What the Data (Use and Access) Act 2025 changed
This is the part almost no guidance on the principles reflects. The main data protection provisions of the Data (Use and Access) Act 2025 came into force on 5 February 2026, and they touch Article 5 directly. The number of principles did not change: there are still seven.
Two changes are worth knowing:
- Purpose limitation got clearer. Section 71 amends Articles 5 and 6 to spell out when personal data can lawfully be reused for a new purpose, an area the government itself accepted was difficult for controllers and individuals to navigate. Reuse still needs an Article 6 lawful ground.
- Recognised legitimate interests arrived. Section 70 creates a new lawful ground under Article 6 covering things like crime prevention, safeguarding vulnerable people, emergency response and national security. For those specific purposes, the balancing test that weighs your interests against the individual’s is no longer required.
One trap worth flagging. The Act also codified examples of ordinary legitimate interests, including direct marketing, sharing data within a group of companies for internal administration, and processing needed for network security. Those are not recognised legitimate interests. They still need a full legitimate interests assessment and a balancing test. The two lists are easy to confuse, and confusing them means skipping an assessment you were required to do.
The GOV.UK factsheet sets out the changes in full.
What to do about it
If you are working from the eight principles, the fix is small. Update your policy to cite Article 5 of the UK GDPR and its seven principles, keep your transfer controls in place because that rule moved rather than disappeared, and put real evidence behind the accountability principle. If you want to pressure-test where you stand, our GDPR audit guide walks through doing it yourself, and who enforces GDPR in the UK explains who is asking the questions.
Frequently asked questions
What are the 8 principles of data protection? They were the principles of the Data Protection Act 1998: fair and lawful processing, specified purposes, adequate and not excessive, accurate, not kept too long, processed in line with individuals’ rights, kept secure, and not transferred outside the EEA without adequate protection. That Act was repealed on 25 May 2018.
Are there 7 or 8 data protection principles in the UK? Seven. Article 5 of the UK GDPR sets out lawfulness fairness and transparency, purpose limitation, data minimisation, accuracy, storage limitation, integrity and confidentiality, and accountability. The eight principles belonged to the old 1998 Act.
Which principle was added under GDPR? Accountability. It requires you to demonstrate compliance, not merely achieve it, which is why records of processing, policies and impact assessments are legal obligations rather than best practice.
What happened to the eighth principle on international transfers? It was not abolished. Restrictions on transferring personal data outside the UK moved into a dedicated chapter of the UK GDPR with a more detailed regime, so the rule is stricter than the old single principle rather than gone.

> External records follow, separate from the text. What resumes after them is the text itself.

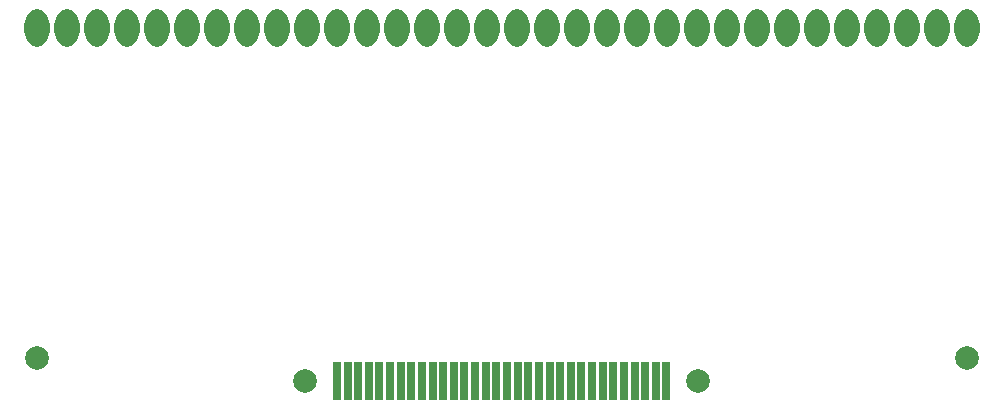
<source format=gbr>
G04 DipTrace 3.3.1.1*
G04 TopMask.gbr*
%MOIN*%
G04 #@! TF.FileFunction,Soldermask,Top*
G04 #@! TF.Part,Single*
%AMOUTLINE1*
4,1,20,
0.043329,0.0,
0.041312,-0.019099,
0.035413,-0.036466,
0.026053,-0.050506,
0.013891,-0.059802,
0.0,-0.063102,
-0.013891,-0.059802,
-0.026053,-0.050506,
-0.035413,-0.036466,
-0.041312,-0.019099,
-0.043329,0.0,
-0.041312,0.019099,
-0.035413,0.036466,
-0.026053,0.050506,
-0.013891,0.059802,
0.0,0.063102,
0.013891,0.059802,
0.026053,0.050506,
0.035413,0.036466,
0.041312,0.019099,
0.043329,0.0,
0*%
%ADD16C,0.07874*%
%ADD21R,0.027559X0.125984*%
%ADD27OUTLINE1*%
%FSLAX26Y26*%
G04*
G70*
G90*
G75*
G01*
G04 TopMask*
%LPD*%
D16*
X2704724Y492126D3*
X1393701D3*
X3600000Y569291D3*
X500000D3*
D21*
X1500000Y492126D3*
X1535433D3*
X1570866D3*
X1606299D3*
X1641732D3*
X1677165D3*
X1712598D3*
X1748031D3*
X1783465D3*
X1818898D3*
X1854331D3*
X1889764D3*
X1925197D3*
X1960630D3*
X1996063D3*
X2031496D3*
X2066929D3*
X2102362D3*
X2137795D3*
X2173228D3*
X2208661D3*
X2244094D3*
X2279528D3*
X2314961D3*
X2350394D3*
X2385827D3*
X2421260D3*
X2456693D3*
X2492126D3*
X2527559D3*
X2562992D3*
X2598425D3*
D27*
X500000Y1669291D3*
X600000D3*
X700000D3*
X800000D3*
X900000D3*
X1000000D3*
X1100000D3*
X1200000D3*
X1300000D3*
X1400000D3*
X1500000D3*
X1600000D3*
X1700000D3*
X1800000D3*
X1900000D3*
X2000000D3*
X2100000D3*
X2200000D3*
X2300000D3*
X2400000D3*
X2500000D3*
X2600000D3*
X2700000D3*
X2800000D3*
X2900000D3*
X3000000D3*
X3100000D3*
X3200000D3*
X3300000D3*
X3400000D3*
X3500000D3*
X3600000D3*
M02*

</source>
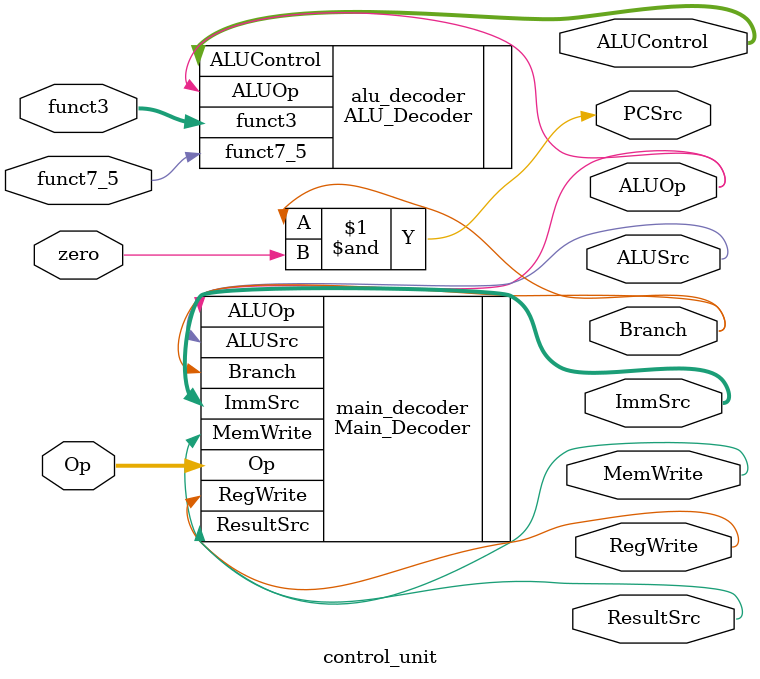
<source format=v>
`timescale 1ns / 1ps


module control_unit(

    input [6:0] Op,
    input [2:0] funct3,
    input  funct7_5,
    input zero,
    output RegWrite,
    output [1:0] ImmSrc,
    output ALUSrc,
    output MemWrite,
    output ResultSrc,
    output Branch,
    output ALUOp,
    output [2:0] ALUControl,
    output PCSrc
);

    
    Main_Decoder main_decoder(
        .Op(Op),
        .RegWrite(RegWrite),
        .ImmSrc(ImmSrc),
        .ALUSrc(ALUSrc),
        .MemWrite(MemWrite),
        .ResultSrc(ResultSrc),
        .Branch(Branch),
        .ALUOp(ALUOp)
    );

    ALU_Decoder alu_decoder(
        .ALUOp(ALUOp),
        .funct3(funct3),
        .funct7_5(funct7_5),
        .ALUControl(ALUControl)
    );

    assign PCSrc = Branch & zero;

endmodule

</source>
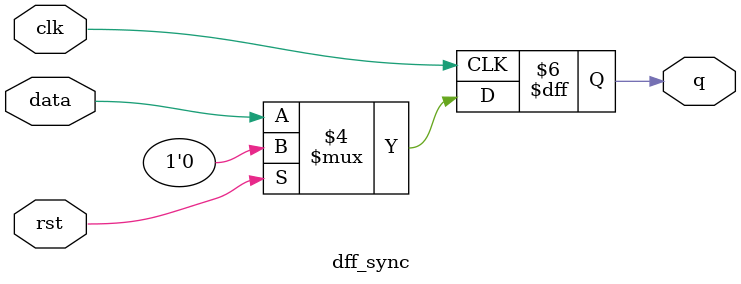
<source format=v>
module dff_sync (data, clk, rst, q);
	input data, clk, rst;
	output reg q;

	always @ (posedge clk)
	begin
		if (rst == 1'b1)
			q <= 1'b0;
		else
			q <= data;
	end
endmodule

</source>
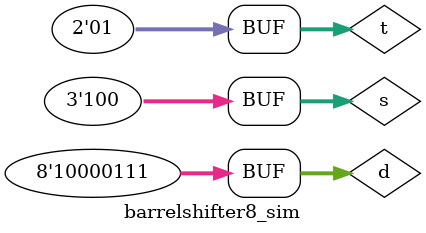
<source format=v>
`timescale 1ns / 1ps


module barrelshifter8_sim(

    );
    // input
    reg [7:0] d = 8'h00;
    reg [2:0] s = 3'b000;
    reg [1:0] t = 2'b00;
    
    //output 
    wire [7:0] q;
    
    barrelshifter8 ut(d,s,t,q);
    initial begin
      #50 d = 8'h87;
      #50 s = 3'b100;
      #50 t = 2'b10;
      #100 t = 2'b00;
      #100 t = 2'b01;
    end;       
endmodule

</source>
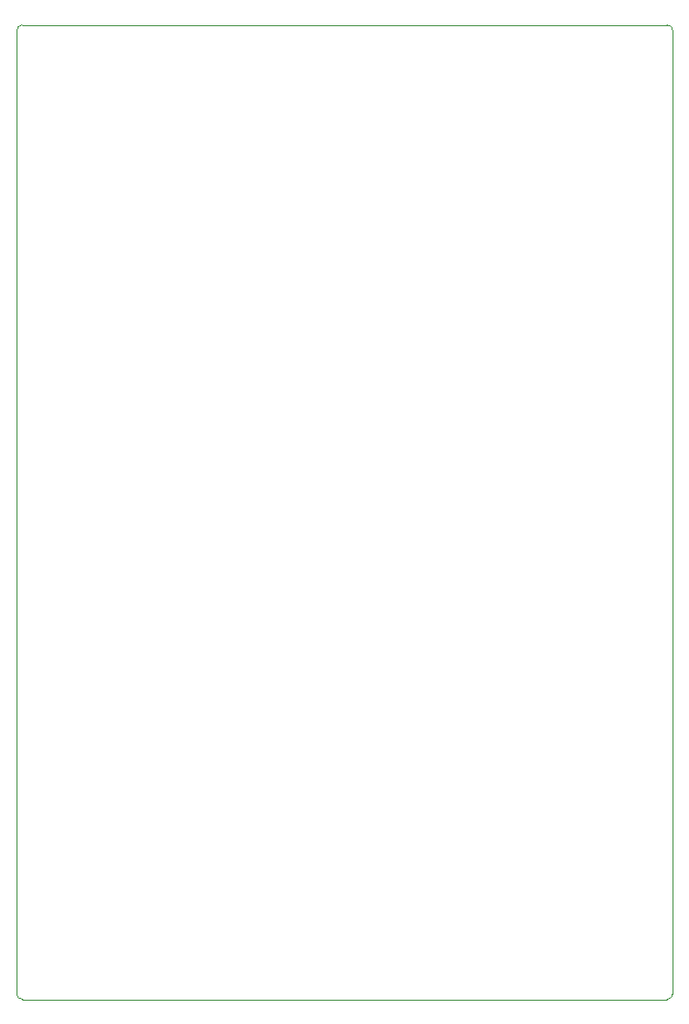
<source format=gm1>
%TF.GenerationSoftware,KiCad,Pcbnew,(6.0.1)*%
%TF.CreationDate,2022-01-31T08:21:46+01:00*%
%TF.ProjectId,LBS6_Rear_Plate,4c425336-5f52-4656-9172-5f506c617465,v1.0*%
%TF.SameCoordinates,Original*%
%TF.FileFunction,Profile,NP*%
%FSLAX46Y46*%
G04 Gerber Fmt 4.6, Leading zero omitted, Abs format (unit mm)*
G04 Created by KiCad (PCBNEW (6.0.1)) date 2022-01-31 08:21:46*
%MOMM*%
%LPD*%
G01*
G04 APERTURE LIST*
%TA.AperFunction,Profile*%
%ADD10C,0.050000*%
%TD*%
G04 APERTURE END LIST*
D10*
X81650000Y-131280000D02*
G75*
G03*
X82150000Y-131780000I500001J1D01*
G01*
X138890000Y-47280000D02*
G75*
G03*
X138390000Y-46780000I-500001J-1D01*
G01*
X82150000Y-46780000D02*
G75*
G03*
X81650000Y-47280000I1J-500001D01*
G01*
X138890000Y-47280000D02*
X138890000Y-131280000D01*
X82150000Y-46780000D02*
X138390000Y-46780000D01*
X81650000Y-131280000D02*
X81650000Y-47280000D01*
X138390000Y-131780000D02*
G75*
G03*
X138890000Y-131280000I-1J500001D01*
G01*
X138390000Y-131780000D02*
X82150000Y-131780000D01*
M02*

</source>
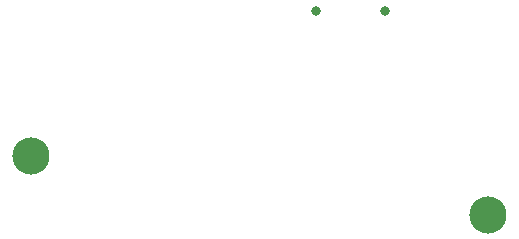
<source format=gbs>
G04*
G04 #@! TF.GenerationSoftware,Altium Limited,Altium Designer,22.10.1 (41)*
G04*
G04 Layer_Color=16711935*
%FSLAX25Y25*%
%MOIN*%
G70*
G04*
G04 #@! TF.SameCoordinates,2E1FBE97-4298-407B-9A7D-6D2D44BAB0FB*
G04*
G04*
G04 #@! TF.FilePolarity,Negative*
G04*
G01*
G75*
%ADD42C,0.12402*%
%ADD43C,0.03150*%
D42*
X12500Y37000D02*
D03*
X165000Y17500D02*
D03*
D43*
X107622Y85500D02*
D03*
X130378D02*
D03*
M02*

</source>
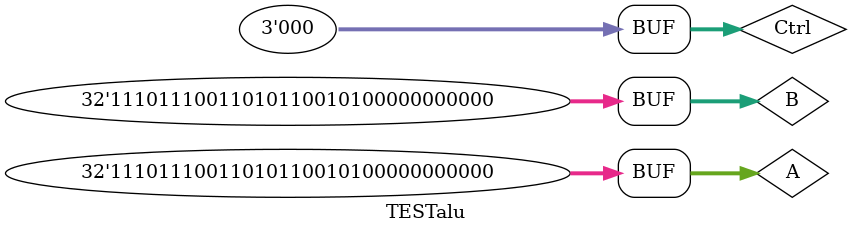
<source format=v>

`define NOR32 nor #320
`define XOR xor #20
`define BUF buf #10

module alu(A,B,Out,Ctrl,zero,overflow,CoutFinal);
  input [31:0] A;
  input [31:0] B;
  input [2:0] Ctrl;
  output [31:0] Out;
  output zero,overflow,CoutFinal;
  wire [31:0] Cout;
  
  //32 instances of bitSlice
  bitSlice_1bit bitSlice0(Out[0], Cout[0], A[0], B[0], Ctrl[0],Ctrl); //Cin is 1 for SUB (instruction 001).
  bitSlice_1bit bitSlice1(Out[1], Cout[1], A[1], B[1], Cout[0],Ctrl);
  bitSlice_1bit bitSlice2(Out[2], Cout[2], A[2], B[2], Cout[1],Ctrl);
  bitSlice_1bit bitSlice3(Out[3], Cout[3], A[3], B[3], Cout[2],Ctrl);
  bitSlice_1bit bitSlice4(Out[4], Cout[4], A[4], B[4], Cout[3],Ctrl);
  bitSlice_1bit bitSlice5(Out[5], Cout[5], A[5], B[5], Cout[4],Ctrl);
  bitSlice_1bit bitSlice6(Out[6], Cout[6], A[6], B[6], Cout[5],Ctrl);
  bitSlice_1bit bitSlice7(Out[7], Cout[7], A[7], B[7], Cout[6],Ctrl);
  bitSlice_1bit bitSlice8(Out[8], Cout[8], A[8], B[8], Cout[7],Ctrl);
  bitSlice_1bit bitSlice9(Out[9], Cout[9], A[9], B[9], Cout[8],Ctrl);
  bitSlice_1bit bitSlice10(Out[10], Cout[10], A[10], B[10], Cout[9],Ctrl);
  bitSlice_1bit bitSlice11(Out[11], Cout[11], A[11], B[11], Cout[10],Ctrl);
  bitSlice_1bit bitSlice12(Out[12], Cout[12], A[12], B[12], Cout[11],Ctrl);
  bitSlice_1bit bitSlice13(Out[13], Cout[13], A[13], B[13], Cout[12],Ctrl);
  bitSlice_1bit bitSlice14(Out[14], Cout[14], A[14], B[14], Cout[13],Ctrl);
  bitSlice_1bit bitSlice15(Out[15], Cout[15], A[15], B[15], Cout[14],Ctrl);
  bitSlice_1bit bitSlice16(Out[16], Cout[16], A[16], B[16], Cout[15],Ctrl);
  bitSlice_1bit bitSlice17(Out[17], Cout[17], A[17], B[17], Cout[16],Ctrl);
  bitSlice_1bit bitSlice18(Out[18], Cout[18], A[18], B[18], Cout[17],Ctrl);
  bitSlice_1bit bitSlice19(Out[19], Cout[19], A[19], B[19], Cout[18],Ctrl);
  bitSlice_1bit bitSlice20(Out[20], Cout[20], A[20], B[20], Cout[19],Ctrl);
  bitSlice_1bit bitSlice21(Out[21], Cout[21], A[21], B[21], Cout[20],Ctrl);
  bitSlice_1bit bitSlice22(Out[22], Cout[22], A[22], B[22], Cout[21],Ctrl);
  bitSlice_1bit bitSlice23(Out[23], Cout[23], A[23], B[23], Cout[22],Ctrl);
  bitSlice_1bit bitSlice24(Out[24], Cout[24], A[24], B[24], Cout[23],Ctrl);
  bitSlice_1bit bitSlice25(Out[25], Cout[25], A[25], B[25], Cout[24],Ctrl);
  bitSlice_1bit bitSlice26(Out[26], Cout[26], A[26], B[26], Cout[25],Ctrl);
  bitSlice_1bit bitSlice27(Out[27], Cout[27], A[27], B[27], Cout[26],Ctrl);
  bitSlice_1bit bitSlice28(Out[28], Cout[28], A[28], B[28], Cout[27],Ctrl);
  bitSlice_1bit bitSlice29(Out[29], Cout[29], A[29], B[29], Cout[28],Ctrl);
  bitSlice_1bit bitSlice30(Out[30], Cout[30], A[30], B[30], Cout[29],Ctrl);
  bitSlice_1bit bitSlice31(Out[31], Cout[31], A[31], B[31], Cout[30],Ctrl);
  
  //Handle overflows and check for zero
  `XOR overflowXor(overflow,Cout[30],Cout[31]); //set overflow to true if last two Cout bits differ
  `BUF coutBuf(CoutFinal,Cout[31]); //set CoutFinal to value of last Cout
  //set zero to 1 if all of the Out bits are 0
  `NOR32 norZero(zero,Out[0],Out[1],Out[2],Out[3],Out[4],Out[5],Out[6],Out[7],
                Out[8],Out[9],Out[10],Out[11],Out[12],Out[13],Out[14],Out[15],
                Out[16],Out[17],Out[18],Out[19],Out[20],Out[21],Out[22],Out[23],
                Out[24],Out[25],Out[26],Out[27],Out[28],Out[29],Out[30],Out[31]);
endmodule

module TESTalu;
  reg [31:0] A;
  reg [31:0] B; 
  reg [2:0] Ctrl;
  wire zero,overflow,Cout; 
  wire [31:0] Out;
   
  //test alu
  initial  // Stimulus 
  begin 
    A=4000000000;
    B=4000000000;
    Ctrl[2]=0; Ctrl[1]=0; Ctrl[0]=0; 
    //#150 Ctrl[0]=0; 
    //#150 Ctrl[1]=0;
    //#150 Ctrl[2]=1; 
  end 
  alu UUT (A,B,Out,Ctrl,zero,overflow,Cout); 
  initial  // Response 
    $monitor($time,A,B,Out,Ctrl,zero,overflow,Cout);
endmodule
</source>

Did the Data (Use and Access) Act 2025 change the principles? It did not change how many there are. It amended Article 5 to clarify when data can be reused for a new purpose, and added a new “recognised legitimate interests” lawful ground under Article 6. The main provisions came into force on 5 February 2026.
Is my policy wrong if it still lists 8 principles? It is out of date, and it cites legislation that no longer exists. The underlying obligations overlap a great deal, so the practical risk is usually low, but it signals to clients, insurers and the ICO that your data protection documentation has not been reviewed since 2018.